───── Data for the task

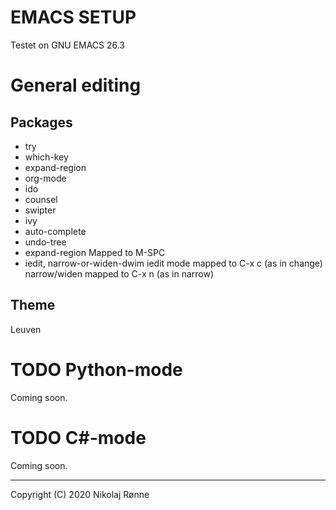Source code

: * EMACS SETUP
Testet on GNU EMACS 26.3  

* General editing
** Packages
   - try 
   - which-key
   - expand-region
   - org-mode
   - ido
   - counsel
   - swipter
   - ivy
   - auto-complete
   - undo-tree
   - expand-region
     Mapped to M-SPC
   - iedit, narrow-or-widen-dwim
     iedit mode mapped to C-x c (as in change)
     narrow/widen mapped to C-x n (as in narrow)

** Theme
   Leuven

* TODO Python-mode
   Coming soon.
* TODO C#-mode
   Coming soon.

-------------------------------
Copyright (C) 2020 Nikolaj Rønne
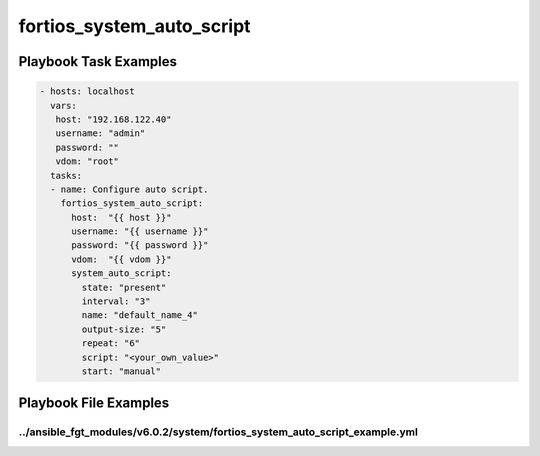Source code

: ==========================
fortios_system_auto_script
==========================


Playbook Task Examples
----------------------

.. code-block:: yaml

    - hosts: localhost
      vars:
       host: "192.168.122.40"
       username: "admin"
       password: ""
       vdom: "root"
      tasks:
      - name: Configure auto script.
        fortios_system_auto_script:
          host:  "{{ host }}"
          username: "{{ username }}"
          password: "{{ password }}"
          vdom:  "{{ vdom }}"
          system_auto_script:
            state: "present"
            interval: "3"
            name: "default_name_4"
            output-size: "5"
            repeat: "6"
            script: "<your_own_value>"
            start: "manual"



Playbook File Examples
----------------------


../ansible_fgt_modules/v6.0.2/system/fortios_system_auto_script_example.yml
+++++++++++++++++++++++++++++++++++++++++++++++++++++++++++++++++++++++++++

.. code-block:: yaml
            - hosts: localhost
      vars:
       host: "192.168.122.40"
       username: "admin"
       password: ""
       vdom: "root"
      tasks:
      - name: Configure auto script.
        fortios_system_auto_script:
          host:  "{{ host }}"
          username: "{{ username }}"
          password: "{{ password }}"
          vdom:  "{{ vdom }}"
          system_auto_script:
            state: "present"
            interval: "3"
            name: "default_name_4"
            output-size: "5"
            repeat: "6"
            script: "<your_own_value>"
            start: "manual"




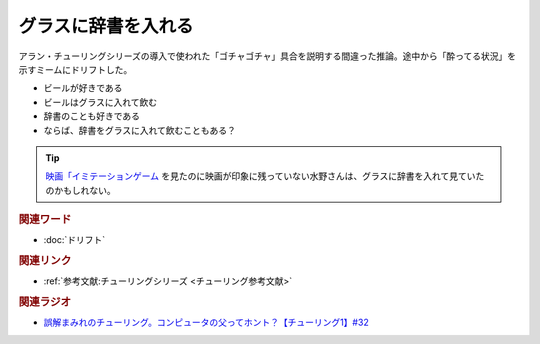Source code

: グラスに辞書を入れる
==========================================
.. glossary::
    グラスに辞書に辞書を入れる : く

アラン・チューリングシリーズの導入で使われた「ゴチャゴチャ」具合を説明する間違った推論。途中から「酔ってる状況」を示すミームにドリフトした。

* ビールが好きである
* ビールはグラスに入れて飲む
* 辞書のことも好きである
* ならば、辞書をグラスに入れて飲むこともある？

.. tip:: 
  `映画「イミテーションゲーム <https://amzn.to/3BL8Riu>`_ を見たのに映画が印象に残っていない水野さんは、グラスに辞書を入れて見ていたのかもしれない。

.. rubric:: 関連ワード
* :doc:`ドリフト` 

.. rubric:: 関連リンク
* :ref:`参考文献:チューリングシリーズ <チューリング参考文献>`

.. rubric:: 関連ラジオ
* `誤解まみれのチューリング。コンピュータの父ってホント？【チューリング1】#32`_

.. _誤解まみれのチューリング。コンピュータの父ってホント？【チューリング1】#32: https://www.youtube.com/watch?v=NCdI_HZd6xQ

──────────
───── Data for the task

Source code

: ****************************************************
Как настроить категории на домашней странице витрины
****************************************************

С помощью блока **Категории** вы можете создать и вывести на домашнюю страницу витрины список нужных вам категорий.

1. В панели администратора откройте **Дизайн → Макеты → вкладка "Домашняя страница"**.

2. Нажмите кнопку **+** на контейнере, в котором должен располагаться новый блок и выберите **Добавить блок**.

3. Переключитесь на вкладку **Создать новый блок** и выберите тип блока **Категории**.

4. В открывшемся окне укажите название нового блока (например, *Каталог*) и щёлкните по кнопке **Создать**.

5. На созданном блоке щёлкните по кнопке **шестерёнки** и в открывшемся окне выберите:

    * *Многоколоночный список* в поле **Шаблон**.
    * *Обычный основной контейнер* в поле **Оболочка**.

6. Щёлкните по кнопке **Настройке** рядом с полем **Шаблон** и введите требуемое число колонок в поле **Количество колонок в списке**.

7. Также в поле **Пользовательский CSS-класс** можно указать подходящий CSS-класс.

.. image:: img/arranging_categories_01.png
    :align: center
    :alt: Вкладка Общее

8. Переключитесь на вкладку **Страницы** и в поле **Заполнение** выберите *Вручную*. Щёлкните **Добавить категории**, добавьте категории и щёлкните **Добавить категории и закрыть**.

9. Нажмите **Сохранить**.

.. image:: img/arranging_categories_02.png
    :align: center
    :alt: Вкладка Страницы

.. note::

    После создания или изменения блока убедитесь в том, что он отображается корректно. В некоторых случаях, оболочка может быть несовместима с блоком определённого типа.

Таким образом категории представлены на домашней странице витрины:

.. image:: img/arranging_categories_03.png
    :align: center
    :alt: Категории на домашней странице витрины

──────────
───── Data for the task

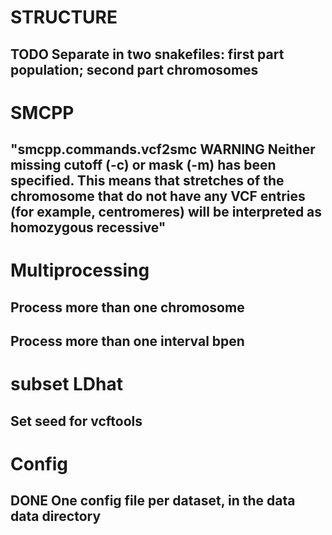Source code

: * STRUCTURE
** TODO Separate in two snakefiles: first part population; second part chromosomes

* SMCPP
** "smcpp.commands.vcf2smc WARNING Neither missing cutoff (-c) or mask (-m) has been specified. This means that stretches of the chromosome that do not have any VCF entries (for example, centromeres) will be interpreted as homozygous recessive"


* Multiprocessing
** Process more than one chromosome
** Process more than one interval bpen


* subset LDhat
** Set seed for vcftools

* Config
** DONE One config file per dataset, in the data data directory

──────────

◆ Assignment
Every line in the data that includes the word "блока" should be counted, and only the resulting number given.

◆ Output for this task
4